I had wanted to visit the Sunday afternoon service on skid row in LA offered to the sidewalk residents by my friend Bowen’s church. Inviting my nephew Daniel and his dad Rich to come along was a way to share what I expected to be an experience that would deepen our gratitude. So we drove to Second and San Pedro, circled several blocks around the Rescue Mission and got, in the process, an idea of the scope of poverty in lines of “cardboard condos” and tents. We left the car in the Mission underground lot, found our way up a stairwell, only to discover there was no way out. The door behind us self-locked, the passageway above was locked down, and the door to the outside world was marked, “Do not Open this Door.” The angry homeless guy on the other side of the door hollered for us to open it for him–enough proof as to why we should not! But Bowen called and said he was tied up with service preparations; could we just make our way through that door and find the parking lot where the meeting was about to begin? That led to the first of two God-sightings. We were afraid. But we paused for a brief prayer for God’s protection and walked out the door. We strode confidently through the courtyard, hiding our insecurity, took a right turn onto the sidewalk jammed with people, and arrived at the outdoor meeting place with huge relief.

 

We found seats and waited while a member of the praise team tested the microphones. Soon an African-American lady, quite obviously not a worship team member but a skid row regular, approached the front to volunteer her services as a microphone tester. “Can you hear this!?” she shouted into the mic.  I cringed inside when she asked, “May I sing a little song?” Before the staff could object, she began to sing and in so doing gave me yet another God-sighting. “We are standing on holy ground,” she sang with a beautiful voice, perfectly pitched. “And I know that there are angels all around.” I thought of the war that waged in the hearts and tormented minds on skid row.

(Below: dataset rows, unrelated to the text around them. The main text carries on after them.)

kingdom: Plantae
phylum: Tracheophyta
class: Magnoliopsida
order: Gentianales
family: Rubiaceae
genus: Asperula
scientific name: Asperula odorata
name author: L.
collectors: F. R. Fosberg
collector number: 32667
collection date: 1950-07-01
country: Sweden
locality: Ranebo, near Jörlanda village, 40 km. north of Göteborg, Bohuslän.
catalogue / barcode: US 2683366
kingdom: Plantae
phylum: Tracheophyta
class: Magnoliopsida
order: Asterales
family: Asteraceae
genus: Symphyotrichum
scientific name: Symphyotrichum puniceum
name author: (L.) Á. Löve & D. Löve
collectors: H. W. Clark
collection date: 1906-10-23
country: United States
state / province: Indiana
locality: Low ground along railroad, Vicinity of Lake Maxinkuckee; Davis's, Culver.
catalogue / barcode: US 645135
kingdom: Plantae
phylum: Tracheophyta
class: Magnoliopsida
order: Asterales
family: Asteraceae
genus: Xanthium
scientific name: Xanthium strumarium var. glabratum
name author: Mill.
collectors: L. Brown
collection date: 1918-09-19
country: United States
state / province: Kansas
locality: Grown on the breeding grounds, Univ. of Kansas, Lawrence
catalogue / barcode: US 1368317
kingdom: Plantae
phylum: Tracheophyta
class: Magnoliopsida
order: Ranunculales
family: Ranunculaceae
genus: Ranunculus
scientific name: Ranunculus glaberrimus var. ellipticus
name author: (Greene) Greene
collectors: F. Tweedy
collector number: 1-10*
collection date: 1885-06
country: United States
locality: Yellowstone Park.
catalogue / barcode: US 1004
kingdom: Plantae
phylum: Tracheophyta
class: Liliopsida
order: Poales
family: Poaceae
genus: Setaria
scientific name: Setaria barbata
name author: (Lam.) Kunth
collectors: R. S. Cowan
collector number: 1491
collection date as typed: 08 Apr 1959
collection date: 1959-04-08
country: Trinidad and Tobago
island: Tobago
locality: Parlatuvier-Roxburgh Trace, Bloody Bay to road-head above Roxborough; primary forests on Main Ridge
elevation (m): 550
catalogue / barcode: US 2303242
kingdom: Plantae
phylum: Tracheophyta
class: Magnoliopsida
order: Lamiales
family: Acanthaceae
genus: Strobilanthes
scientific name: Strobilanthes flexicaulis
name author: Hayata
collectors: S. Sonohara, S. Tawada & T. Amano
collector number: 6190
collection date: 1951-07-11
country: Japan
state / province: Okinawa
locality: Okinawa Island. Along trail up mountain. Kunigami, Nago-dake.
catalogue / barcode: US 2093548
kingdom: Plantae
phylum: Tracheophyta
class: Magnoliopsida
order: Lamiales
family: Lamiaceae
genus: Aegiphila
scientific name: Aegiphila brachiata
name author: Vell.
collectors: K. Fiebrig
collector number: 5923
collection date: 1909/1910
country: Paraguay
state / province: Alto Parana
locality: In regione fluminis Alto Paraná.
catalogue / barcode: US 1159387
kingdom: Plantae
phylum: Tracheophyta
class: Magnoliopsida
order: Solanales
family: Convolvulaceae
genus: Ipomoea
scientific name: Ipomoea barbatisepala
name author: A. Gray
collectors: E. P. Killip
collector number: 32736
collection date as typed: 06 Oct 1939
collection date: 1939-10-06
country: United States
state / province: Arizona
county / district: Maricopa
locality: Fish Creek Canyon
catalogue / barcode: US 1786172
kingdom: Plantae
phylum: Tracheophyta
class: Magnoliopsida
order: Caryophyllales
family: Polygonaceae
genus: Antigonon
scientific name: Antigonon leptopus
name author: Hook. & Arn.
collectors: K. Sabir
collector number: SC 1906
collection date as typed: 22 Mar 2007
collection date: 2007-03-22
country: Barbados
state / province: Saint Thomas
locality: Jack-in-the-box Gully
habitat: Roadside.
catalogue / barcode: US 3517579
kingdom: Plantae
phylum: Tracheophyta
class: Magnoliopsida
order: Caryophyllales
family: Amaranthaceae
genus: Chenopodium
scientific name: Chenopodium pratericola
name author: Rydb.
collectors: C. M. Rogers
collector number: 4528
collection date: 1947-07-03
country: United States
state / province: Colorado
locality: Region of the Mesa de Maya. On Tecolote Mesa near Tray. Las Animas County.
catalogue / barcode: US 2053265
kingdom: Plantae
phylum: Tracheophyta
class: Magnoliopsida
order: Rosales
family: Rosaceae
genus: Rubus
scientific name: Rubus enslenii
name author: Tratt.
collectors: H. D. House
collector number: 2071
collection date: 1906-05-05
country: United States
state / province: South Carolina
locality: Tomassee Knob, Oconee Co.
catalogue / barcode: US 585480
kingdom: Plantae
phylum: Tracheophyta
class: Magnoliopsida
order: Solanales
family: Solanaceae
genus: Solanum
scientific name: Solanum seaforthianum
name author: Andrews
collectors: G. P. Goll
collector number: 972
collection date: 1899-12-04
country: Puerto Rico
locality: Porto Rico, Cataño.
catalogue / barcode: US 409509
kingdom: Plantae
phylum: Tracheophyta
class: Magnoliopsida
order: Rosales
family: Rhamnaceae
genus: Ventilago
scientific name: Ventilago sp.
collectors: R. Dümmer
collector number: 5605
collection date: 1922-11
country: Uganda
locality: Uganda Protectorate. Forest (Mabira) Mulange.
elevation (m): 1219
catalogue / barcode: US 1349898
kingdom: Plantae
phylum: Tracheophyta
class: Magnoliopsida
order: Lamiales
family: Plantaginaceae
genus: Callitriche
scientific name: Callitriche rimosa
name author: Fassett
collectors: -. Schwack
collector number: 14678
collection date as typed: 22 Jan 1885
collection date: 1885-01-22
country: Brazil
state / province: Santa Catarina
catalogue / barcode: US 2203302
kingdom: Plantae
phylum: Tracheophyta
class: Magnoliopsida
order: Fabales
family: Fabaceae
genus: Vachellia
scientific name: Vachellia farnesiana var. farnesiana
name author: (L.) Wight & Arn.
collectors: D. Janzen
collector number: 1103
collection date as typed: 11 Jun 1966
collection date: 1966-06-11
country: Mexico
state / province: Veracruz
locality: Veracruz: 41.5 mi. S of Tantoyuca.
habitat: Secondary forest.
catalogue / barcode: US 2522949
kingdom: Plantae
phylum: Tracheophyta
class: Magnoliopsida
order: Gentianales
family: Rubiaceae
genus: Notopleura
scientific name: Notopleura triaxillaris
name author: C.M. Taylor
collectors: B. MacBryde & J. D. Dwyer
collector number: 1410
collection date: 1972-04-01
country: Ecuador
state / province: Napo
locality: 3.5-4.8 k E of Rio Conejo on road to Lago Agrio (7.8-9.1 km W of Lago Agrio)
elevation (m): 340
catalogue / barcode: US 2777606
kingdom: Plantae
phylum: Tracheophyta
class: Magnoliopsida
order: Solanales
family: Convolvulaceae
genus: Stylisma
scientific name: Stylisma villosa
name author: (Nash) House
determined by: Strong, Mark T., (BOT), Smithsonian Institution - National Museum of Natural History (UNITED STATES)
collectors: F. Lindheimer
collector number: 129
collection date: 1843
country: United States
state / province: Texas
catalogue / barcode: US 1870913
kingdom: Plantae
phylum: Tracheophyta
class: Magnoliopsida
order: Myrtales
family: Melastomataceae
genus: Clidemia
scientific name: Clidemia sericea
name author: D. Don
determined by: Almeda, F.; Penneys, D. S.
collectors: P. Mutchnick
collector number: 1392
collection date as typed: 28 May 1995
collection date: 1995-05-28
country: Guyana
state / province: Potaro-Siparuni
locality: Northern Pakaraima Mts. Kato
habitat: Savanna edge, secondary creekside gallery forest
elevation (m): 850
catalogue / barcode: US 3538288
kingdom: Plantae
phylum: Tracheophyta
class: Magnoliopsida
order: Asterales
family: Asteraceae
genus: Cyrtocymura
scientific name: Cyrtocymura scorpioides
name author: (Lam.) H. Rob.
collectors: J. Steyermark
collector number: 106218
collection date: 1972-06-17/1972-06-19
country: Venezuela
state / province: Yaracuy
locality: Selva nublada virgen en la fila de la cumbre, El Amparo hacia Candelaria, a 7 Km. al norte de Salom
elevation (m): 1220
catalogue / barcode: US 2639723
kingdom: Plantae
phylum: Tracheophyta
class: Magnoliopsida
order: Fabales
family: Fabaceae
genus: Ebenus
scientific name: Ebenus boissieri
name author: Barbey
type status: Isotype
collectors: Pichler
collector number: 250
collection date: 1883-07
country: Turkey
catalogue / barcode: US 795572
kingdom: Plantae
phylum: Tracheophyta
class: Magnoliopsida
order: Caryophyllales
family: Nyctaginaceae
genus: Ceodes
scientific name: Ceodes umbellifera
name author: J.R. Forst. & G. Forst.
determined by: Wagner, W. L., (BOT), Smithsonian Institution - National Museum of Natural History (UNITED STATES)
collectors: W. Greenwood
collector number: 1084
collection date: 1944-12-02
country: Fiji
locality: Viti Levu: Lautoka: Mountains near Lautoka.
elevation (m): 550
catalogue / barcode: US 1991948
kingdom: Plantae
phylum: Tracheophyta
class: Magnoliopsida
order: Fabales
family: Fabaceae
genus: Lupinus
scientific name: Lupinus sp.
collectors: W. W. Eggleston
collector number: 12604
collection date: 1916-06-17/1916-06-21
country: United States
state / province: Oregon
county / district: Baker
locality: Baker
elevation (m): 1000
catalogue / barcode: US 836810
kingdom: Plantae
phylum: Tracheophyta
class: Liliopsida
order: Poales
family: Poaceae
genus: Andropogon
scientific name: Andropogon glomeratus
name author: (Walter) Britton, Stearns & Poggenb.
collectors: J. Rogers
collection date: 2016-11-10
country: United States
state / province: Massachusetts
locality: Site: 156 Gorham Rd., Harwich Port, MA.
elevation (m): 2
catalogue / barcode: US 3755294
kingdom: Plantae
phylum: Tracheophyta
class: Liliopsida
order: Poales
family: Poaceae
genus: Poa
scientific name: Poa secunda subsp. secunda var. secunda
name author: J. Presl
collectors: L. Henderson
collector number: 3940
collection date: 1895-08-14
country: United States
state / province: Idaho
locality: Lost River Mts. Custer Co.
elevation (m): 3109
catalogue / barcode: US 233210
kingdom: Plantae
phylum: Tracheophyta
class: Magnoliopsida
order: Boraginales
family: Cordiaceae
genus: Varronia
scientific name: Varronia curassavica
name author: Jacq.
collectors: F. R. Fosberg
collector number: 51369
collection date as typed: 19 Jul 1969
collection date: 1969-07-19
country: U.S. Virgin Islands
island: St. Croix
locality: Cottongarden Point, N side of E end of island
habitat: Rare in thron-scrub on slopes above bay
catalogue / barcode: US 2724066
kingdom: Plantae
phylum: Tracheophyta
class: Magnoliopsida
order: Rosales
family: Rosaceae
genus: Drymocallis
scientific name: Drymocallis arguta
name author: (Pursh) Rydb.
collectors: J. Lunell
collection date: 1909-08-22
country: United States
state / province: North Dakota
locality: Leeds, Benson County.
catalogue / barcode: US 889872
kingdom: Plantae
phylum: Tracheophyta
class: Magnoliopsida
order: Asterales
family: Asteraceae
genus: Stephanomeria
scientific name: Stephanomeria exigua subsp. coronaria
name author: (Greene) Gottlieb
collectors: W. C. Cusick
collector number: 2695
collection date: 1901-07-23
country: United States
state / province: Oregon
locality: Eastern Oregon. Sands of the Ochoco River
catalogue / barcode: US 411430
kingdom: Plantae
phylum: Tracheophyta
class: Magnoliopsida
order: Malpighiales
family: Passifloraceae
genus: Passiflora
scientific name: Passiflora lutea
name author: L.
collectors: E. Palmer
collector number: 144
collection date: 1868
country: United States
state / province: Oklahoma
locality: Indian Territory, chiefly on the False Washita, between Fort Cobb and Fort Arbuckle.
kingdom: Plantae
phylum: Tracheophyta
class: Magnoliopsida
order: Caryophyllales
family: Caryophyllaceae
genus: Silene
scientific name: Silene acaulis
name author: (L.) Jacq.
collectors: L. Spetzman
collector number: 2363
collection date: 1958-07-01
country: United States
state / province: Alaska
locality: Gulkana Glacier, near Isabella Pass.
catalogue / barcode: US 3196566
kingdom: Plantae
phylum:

I smiled at the thought of angels everywhere in that place. “Let us praise Jesus now, for we are standing in his presence, on holy ground.”

 

By this time, another lady had come to the front aisle with arms raised in praise. And I thanked God for the gift of that moment, a reminder that God has no preference for suburban churches where predictability reigns. I thought again why we must get out of our comfort zones, why we see Christ in new ways through the eyes of others, and how God can shine His light in any place, no matter how dark.

 

The rest of the meeting was fine, but I had already heard from God before the opening prayer. That treacherous ground had become holy.